Simonetta Sommaruga kämpft für ein Ja
Sie argumentiert damit, dass in den letzten zwei Jahrzehnten über 70 Zeitungstitel verschwunden seien. Das schwäche gerade die Berichterstattung über das Geschehen vor Ort. «Damit die Bevölkerung weiss, was in ihrer Region und in der Schweiz geschieht, braucht es Zeitungen, Lokalradios, Regionalfernsehen und Online-Medien, die darüber berichten», so Sommarugas Botschaft.
Deshalb wollten Bundesrat und Parlament neben Online-Portalen auch die lokalen Medien weiter stärken. Konkret vorgesehen ist praktisch eine Verdoppelung der Unterstützung auf rund 260 Millionen Franken pro Jahr. Die zusätzliche Finanzierung wäre allerdings auf acht Jahre befristet.
Im Parlament passierte das Gesetz beide Kammern. SP und Grüne votierten geschlossen dafür, eher Ja sagten die Vertreter der Mitte und der GLP. Die FDP war gespalten, die SVP geschlossen dagegen. Die FDP hat sich mittlerweile aber dem Nein-Lager angeschlossen.

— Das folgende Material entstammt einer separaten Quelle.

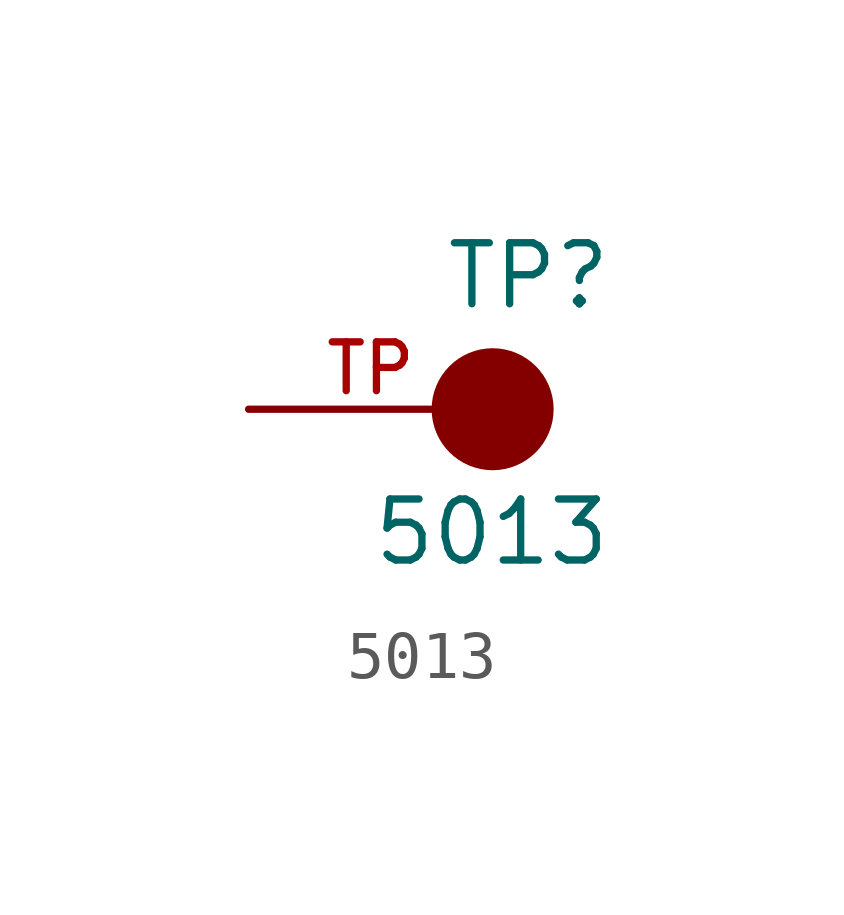
<source format=kicad_sym>
(kicad_symbol_lib
  (version 20241209)
  (generator "kicad_symbol_editor")
  (generator_version "9.0")
  (symbol "5013"
    (pin_names
      (offset 1.016))
    (property "Reference" "TP"
      (at -1.016 2.032 0)
      (effects (font (size 1.27 1.27)) (justify left bottom)))
    (property "Value" "5013"
      (at -2.54 -3.302 0)
      (effects (font (size 1.27 1.27)) (justify left bottom)))
    (symbol "5013_0_0"
      (circle (center 0 0) (radius 0.635) (stroke (width 1.27) (type default)) (fill (type none)))
      (pin passive line (at -5.08 0 0) (length 5.08) (name "~" (effects (font (size 1.016 1.016)))) (number "TP" (effects (font (size 1.016 1.016))))))))
</source>
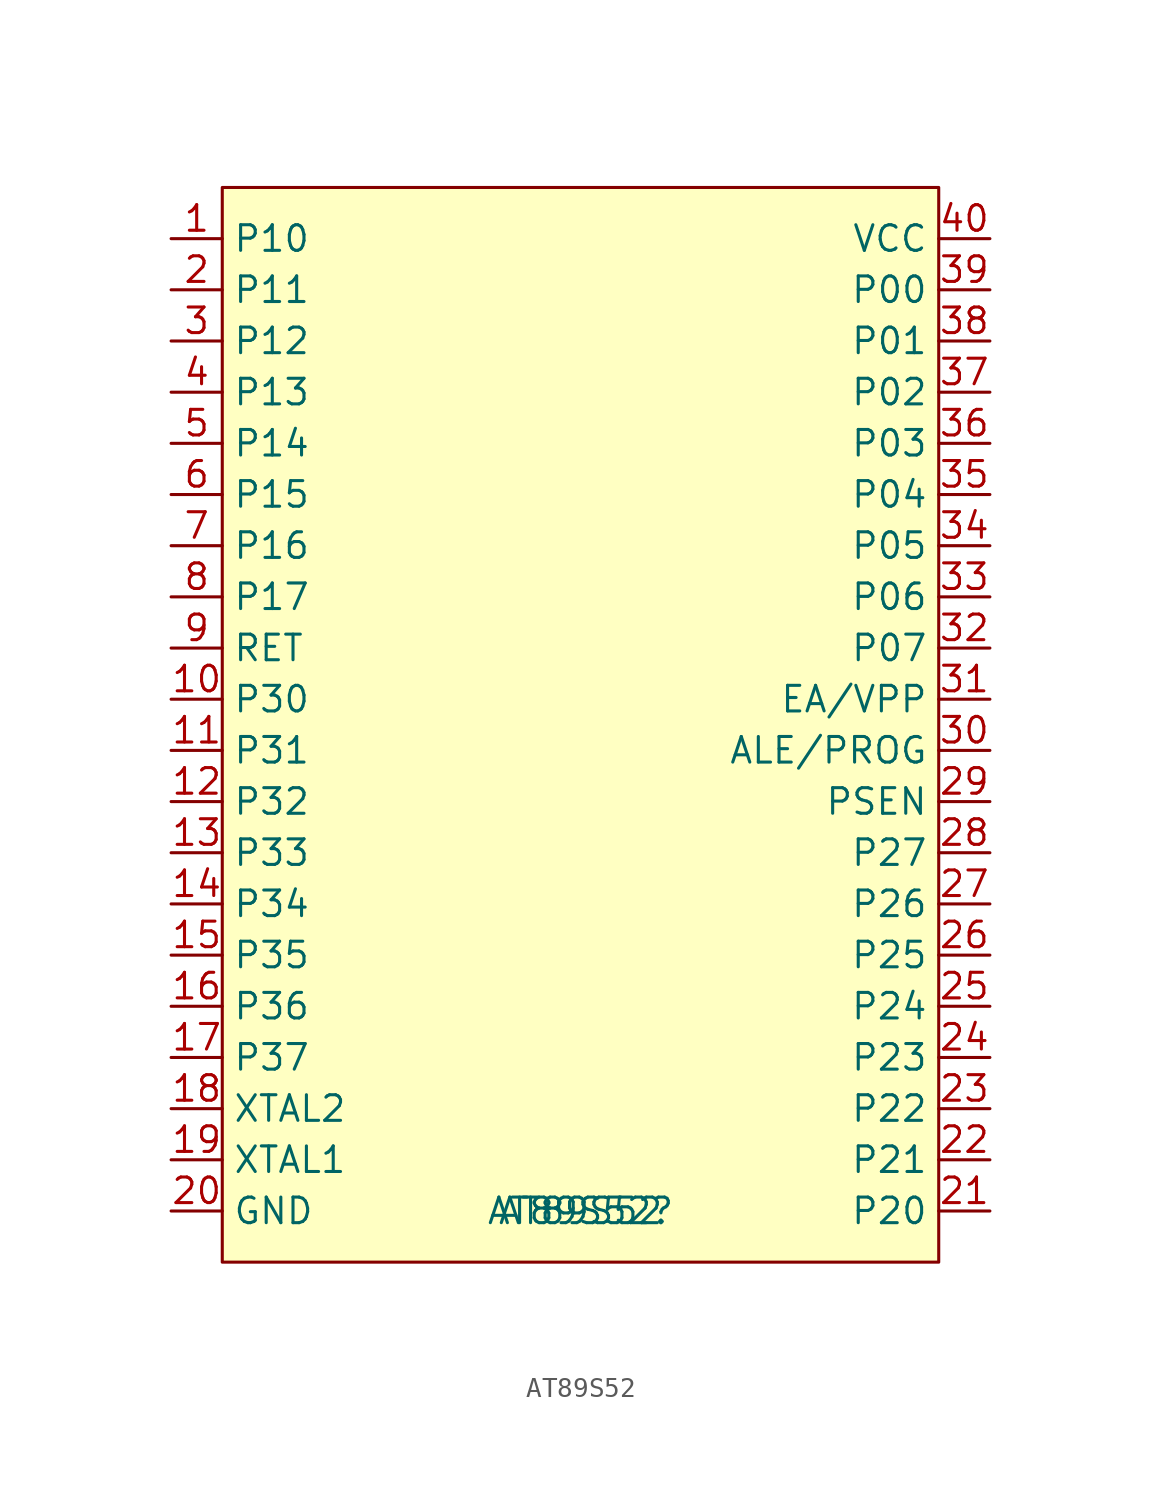
<source format=kicad_sym>
(kicad_symbol_lib
  (version 20211014)
  (generator kicad_symbol_editor)
  (symbol "AT89S52"
    (property "Reference" "AT89S52"
      (at 0 0 0)
      (effects (font (size 1.27 1.27))))
    (property "Value" "AT89S52"
      (at 0 0 0)
      (effects (font (size 1.27 1.27))))
    (property "Footprint" ""
      (at 0 0 0)
      (effects (font (size 1.27 1.27))))
    (symbol "AT89S52_0_1"
      (rectangle (start -17.78 50.8) (end 17.78 -2.54) (stroke (width 0) (type default) (color 0 0 0 0)) (fill (type background))))
    (symbol "AT89S52_1_1"
      (pin free line (at -20.32 48.26 0) (length 2.54) (name "P10" (effects (font (size 1.27 1.27)))) (number "1" (effects (font (size 1.27 1.27)))))
      (pin free line (at -20.32 25.4 0) (length 2.54) (name "P30" (effects (font (size 1.27 1.27)))) (number "10" (effects (font (size 1.27 1.27)))))
      (pin free line (at -20.32 22.86 0) (length 2.54) (name "P31" (effects (font (size 1.27 1.27)))) (number "11" (effects (font (size 1.27 1.27)))))
      (pin free line (at -20.32 20.32 0) (length 2.54) (name "P32" (effects (font (size 1.27 1.27)))) (number "12" (effects (font (size 1.27 1.27)))))
      (pin free line (at -20.32 17.78 0) (length 2.54) (name "P33" (effects (font (size 1.27 1.27)))) (number "13" (effects (font (size 1.27 1.27)))))
      (pin free line (at -20.32 15.24 0) (length 2.54) (name "P34" (effects (font (size 1.27 1.27)))) (number "14" (effects (font (size 1.27 1.27)))))
      (pin free line (at -20.32 12.7 0) (length 2.54) (name "P35" (effects (font (size 1.27 1.27)))) (number "15" (effects (font (size 1.27 1.27)))))
      (pin free line (at -20.32 10.16 0) (length 2.54) (name "P36" (effects (font (size 1.27 1.27)))) (number "16" (effects (font (size 1.27 1.27)))))
      (pin free line (at -20.32 7.62 0) (length 2.54) (name "P37" (effects (font (size 1.27 1.27)))) (number "17" (effects (font (size 1.27 1.27)))))
      (pin free line (at -20.32 5.08 0) (length 2.54) (name "XTAL2" (effects (font (size 1.27 1.27)))) (number "18" (effects (font (size 1.27 1.27)))))
      (pin free line (at -20.32 2.54 0) (length 2.54) (name "XTAL1" (effects (font (size 1.27 1.27)))) (number "19" (effects (font (size 1.27 1.27)))))
      (pin free line (at -20.32 45.72 0) (length 2.54) (name "P11" (effects (font (size 1.27 1.27)))) (number "2" (effects (font (size 1.27 1.27)))))
      (pin power_in line (at -20.32 0 0) (length 2.54) (name "GND" (effects (font (size 1.27 1.27)))) (number "20" (effects (font (size 1.27 1.27)))))
      (pin free line (at 20.32 0 180) (length 2.54) (name "P20" (effects (font (size 1.27 1.27)))) (number "21" (effects (font (size 1.27 1.27)))))
      (pin free line (at 20.32 2.54 180) (length 2.54) (name "P21" (effects (font (size 1.27 1.27)))) (number "22" (effects (font (size 1.27 1.27)))))
      (pin free line (at 20.32 5.08 180) (length 2.54) (name "P22" (effects (font (size 1.27 1.27)))) (number "23" (effects (font (size 1.27 1.27)))))
      (pin free line (at 20.32 7.62 180) (length 2.54) (name "P23" (effects (font (size 1.27 1.27)))) (number "24" (effects (font (size 1.27 1.27)))))
      (pin free line (at 20.32 10.16 180) (length 2.54) (name "P24" (effects (font (size 1.27 1.27)))) (number "25" (effects (font (size 1.27 1.27)))))
      (pin free line (at 20.32 12.7 180) (length 2.54) (name "P25" (effects (font (size 1.27 1.27)))) (number "26" (effects (font (size 1.27 1.27)))))
      (pin free line (at 20.32 15.24 180) (length 2.54) (name "P26" (effects (font (size 1.27 1.27)))) (number "27" (effects (font (size 1.27 1.27)))))
      (pin free line (at 20.32 17.78 180) (length 2.54) (name "P27" (effects (font (size 1.27 1.27)))) (number "28" (effects (font (size 1.27 1.27)))))
      (pin unspecified line (at 20.32 20.32 180) (length 2.54) (name "PSEN" (effects (font (size 1.27 1.27)))) (number "29" (effects (font (size 1.27 1.27)))))
      (pin free line (at -20.32 43.18 0) (length 2.54) (name "P12" (effects (font (size 1.27 1.27)))) (number "3" (effects (font (size 1.27 1.27)))))
      (pin unspecified line (at 20.32 22.86 180) (length 2.54) (name "ALE/PROG" (effects (font (size 1.27 1.27)))) (number "30" (effects (font (size 1.27 1.27)))))
      (pin power_in line (at 20.32 25.4 180) (length 2.54) (name "EA/VPP" (effects (font (size 1.27 1.27)))) (number "31" (effects (font (size 1.27 1.27)))))
      (pin free line (at 20.32 27.94 180) (length 2.54) (name "P07" (effects (font (size 1.27 1.27)))) (number "32" (effects (font (size 1.27 1.27)))))
      (pin free line (at 20.32 30.48 180) (length 2.54) (name "P06" (effects (font (size 1.27 1.27)))) (number "33" (effects (font (size 1.27 1.27)))))
      (pin free line (at 20.32 33.02 180) (length 2.54) (name "P05" (effects (font (size 1.27 1.27)))) (number "34" (effects (font (size 1.27 1.27)))))
      (pin free line (at 20.32 35.56 180) (length 2.54) (name "P04" (effects (font (size 1.27 1.27)))) (number "35" (effects (font (size 1.27 1.27)))))
      (pin free line (at 20.32 38.1 180) (length 2.54) (name "P03" (effects (font (size 1.27 1.27)))) (number "36" (effects (font (size 1.27 1.27)))))
      (pin free line (at 20.32 40.64 180) (length 2.54) (name "P02" (effects (font (size 1.27 1.27)))) (number "37" (effects (font (size 1.27 1.27)))))
      (pin free line (at 20.32 43.18 180) (length 2.54) (name "P01" (effects (font (size 1.27 1.27)))) (number "38" (effects (font (size 1.27 1.27)))))
      (pin free line (at 20.32 45.72 180) (length 2.54) (name "P00" (effects (font (size 1.27 1.27)))) (number "39" (effects (font (size 1.27 1.27)))))
      (pin free line (at -20.32 40.64 0) (length 2.54) (name "P13" (effects (font (size 1.27 1.27)))) (number "4" (effects (font (size 1.27 1.27)))))
      (pin power_in line (at 20.32 48.26 180) (length 2.54) (name "VCC" (effects (font (size 1.27 1.27)))) (number "40" (effects (font (size 1.27 1.27)))))
      (pin free line (at -20.32 38.1 0) (length 2.54) (name "P14" (effects (font (size 1.27 1.27)))) (number "5" (effects (font (size 1.27 1.27)))))
      (pin free line (at -20.32 35.56 0) (length 2.54) (name "P15" (effects (font (size 1.27 1.27)))) (number "6" (effects (font (size 1.27 1.27)))))
      (pin free line (at -20.32 33.02 0) (length 2.54) (name "P16" (effects (font (size 1.27 1.27)))) (number "7" (effects (font (size 1.27 1.27)))))
      (pin free line (at -20.32 30.48 0) (length 2.54) (name "P17" (effects (font (size 1.27 1.27)))) (number "8" (effects (font (size 1.27 1.27)))))
      (pin input line (at -20.32 27.94 0) (length 2.54) (name "RET" (effects (font (size 1.27 1.27)))) (number "9" (effects (font (size 1.27 1.27))))))))
</source>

Gegner: Medienfinanzierung keine Staatsaufgabe
Das Referendum ergriffen hat indes ein Komitee namens «Staatsmedien Nein», geleitet von alt Nationalrat Peter Weigelt (FDP/SG). Unterstützt wird er unter anderem von der Kommunikationsagentur von Philipp Gut, dem ehemaligen Stv. Chefrdaktor der «Weltwoche».
Das Hauptargument der Gegner dürfte sein, dass die Vorlage ein «staatspolitischer Fehlgriff» sei. Es sei nicht die Aufgabe des Staates, die Medien zu unterstützen. «Das ist die stärkste Argumentation der Gegner», so Longchamp. Auch dürfte das Nein-Lager die Unabhängigkeit der Berichterstattung in Frage stellen.

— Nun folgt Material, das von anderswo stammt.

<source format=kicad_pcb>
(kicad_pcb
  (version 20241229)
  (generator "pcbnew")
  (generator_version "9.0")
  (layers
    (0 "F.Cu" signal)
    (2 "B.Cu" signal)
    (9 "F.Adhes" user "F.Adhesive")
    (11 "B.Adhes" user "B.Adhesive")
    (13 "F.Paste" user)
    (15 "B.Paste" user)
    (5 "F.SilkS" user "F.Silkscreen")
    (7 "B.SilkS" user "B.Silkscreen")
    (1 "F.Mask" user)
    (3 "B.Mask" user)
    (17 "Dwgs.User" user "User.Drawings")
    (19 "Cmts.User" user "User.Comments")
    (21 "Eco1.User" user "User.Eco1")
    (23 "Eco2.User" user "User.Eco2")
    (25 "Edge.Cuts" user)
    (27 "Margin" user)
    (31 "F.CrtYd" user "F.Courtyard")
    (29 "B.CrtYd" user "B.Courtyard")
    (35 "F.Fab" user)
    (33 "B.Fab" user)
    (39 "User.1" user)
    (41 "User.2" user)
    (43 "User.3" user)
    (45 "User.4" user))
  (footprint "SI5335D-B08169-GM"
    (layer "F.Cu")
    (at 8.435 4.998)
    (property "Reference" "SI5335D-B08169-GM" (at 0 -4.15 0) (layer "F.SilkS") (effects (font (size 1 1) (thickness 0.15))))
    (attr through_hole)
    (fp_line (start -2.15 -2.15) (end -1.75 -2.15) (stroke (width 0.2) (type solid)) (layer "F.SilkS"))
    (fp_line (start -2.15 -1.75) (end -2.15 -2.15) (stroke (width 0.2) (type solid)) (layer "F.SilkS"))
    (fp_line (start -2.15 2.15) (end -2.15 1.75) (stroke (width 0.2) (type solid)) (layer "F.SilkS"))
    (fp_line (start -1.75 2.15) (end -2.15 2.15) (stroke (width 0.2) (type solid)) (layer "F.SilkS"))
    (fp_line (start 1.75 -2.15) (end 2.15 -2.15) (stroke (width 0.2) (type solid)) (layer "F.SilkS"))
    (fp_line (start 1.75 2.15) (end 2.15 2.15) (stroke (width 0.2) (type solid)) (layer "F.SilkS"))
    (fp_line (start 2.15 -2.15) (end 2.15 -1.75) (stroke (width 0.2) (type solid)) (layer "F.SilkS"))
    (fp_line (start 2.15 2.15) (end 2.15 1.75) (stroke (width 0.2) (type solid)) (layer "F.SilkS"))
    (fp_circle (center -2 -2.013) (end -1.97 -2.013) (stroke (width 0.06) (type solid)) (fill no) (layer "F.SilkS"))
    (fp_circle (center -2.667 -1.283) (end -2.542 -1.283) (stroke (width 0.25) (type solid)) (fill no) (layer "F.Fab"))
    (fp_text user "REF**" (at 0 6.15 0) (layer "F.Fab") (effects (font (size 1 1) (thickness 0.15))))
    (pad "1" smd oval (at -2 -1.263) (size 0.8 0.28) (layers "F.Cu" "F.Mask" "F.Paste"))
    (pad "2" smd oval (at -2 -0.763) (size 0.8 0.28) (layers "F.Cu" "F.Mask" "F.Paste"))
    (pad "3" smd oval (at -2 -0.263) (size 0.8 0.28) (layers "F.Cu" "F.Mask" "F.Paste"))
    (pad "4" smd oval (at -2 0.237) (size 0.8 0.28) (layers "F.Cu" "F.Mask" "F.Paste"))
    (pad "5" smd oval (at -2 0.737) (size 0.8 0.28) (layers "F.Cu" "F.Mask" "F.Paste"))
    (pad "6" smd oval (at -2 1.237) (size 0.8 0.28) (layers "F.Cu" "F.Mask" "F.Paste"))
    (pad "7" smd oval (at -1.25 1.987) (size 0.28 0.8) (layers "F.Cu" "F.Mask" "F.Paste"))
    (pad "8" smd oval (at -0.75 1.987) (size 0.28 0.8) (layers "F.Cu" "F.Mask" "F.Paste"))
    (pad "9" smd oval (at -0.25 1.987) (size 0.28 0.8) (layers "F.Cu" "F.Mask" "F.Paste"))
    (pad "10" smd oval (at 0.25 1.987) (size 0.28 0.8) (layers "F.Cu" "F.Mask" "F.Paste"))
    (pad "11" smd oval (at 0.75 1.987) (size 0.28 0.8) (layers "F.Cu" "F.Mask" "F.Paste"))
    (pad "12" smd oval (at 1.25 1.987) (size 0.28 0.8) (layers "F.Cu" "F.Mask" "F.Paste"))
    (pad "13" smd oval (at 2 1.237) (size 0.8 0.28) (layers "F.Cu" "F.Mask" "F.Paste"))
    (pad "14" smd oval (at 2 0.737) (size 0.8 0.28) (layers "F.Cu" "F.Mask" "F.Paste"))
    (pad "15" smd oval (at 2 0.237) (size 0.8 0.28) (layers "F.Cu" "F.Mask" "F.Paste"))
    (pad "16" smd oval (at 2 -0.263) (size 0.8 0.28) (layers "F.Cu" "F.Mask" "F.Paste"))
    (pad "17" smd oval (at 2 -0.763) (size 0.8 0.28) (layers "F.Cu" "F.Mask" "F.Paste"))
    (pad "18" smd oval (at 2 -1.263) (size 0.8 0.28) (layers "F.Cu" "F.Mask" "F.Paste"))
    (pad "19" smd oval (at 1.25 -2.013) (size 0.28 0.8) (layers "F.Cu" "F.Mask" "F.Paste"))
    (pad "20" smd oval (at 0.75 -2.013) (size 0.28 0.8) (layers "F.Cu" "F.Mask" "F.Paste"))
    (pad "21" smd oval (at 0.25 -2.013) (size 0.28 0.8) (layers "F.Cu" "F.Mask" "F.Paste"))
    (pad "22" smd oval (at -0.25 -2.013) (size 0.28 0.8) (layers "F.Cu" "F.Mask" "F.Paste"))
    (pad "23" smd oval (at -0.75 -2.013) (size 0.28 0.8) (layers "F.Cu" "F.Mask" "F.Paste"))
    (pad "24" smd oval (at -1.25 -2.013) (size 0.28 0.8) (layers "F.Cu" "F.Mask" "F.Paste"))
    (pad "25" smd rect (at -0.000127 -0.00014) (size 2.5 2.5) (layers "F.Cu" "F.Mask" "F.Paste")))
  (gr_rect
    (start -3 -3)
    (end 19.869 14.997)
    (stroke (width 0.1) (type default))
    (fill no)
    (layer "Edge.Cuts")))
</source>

Am ehesten vergleichbar ist die Abstimmung mit dem Urnengang zum RTVG-Gesetz. Dieses wurde 2015 mit 50,08 Prozent der Stimmen hauchdünn angenommen. Damals positionierte sich die FDP allerdings im Lager der Befürworter. Liegt also ein Nein in der Luft?
Mediengesetz: Keine klare Prognose möglich
Eine entscheidende Rolle werde die Mitte-Partei spielen, so Longchamp. Deren Präsident Gerhard Pfister lehnt die Vorlage ab, die Partei dürfte aber die Ja-Parole fassen. Ähnlich ist die Konstellation bei den Grünliberalen.
Stand heute sieht Longchamp die Befürworter eher im Vorteil. «Der Abstimmungskampf hat aber noch kaum begonnen.» Deshalb sei es aktuell zu früh für eine klare Prognose.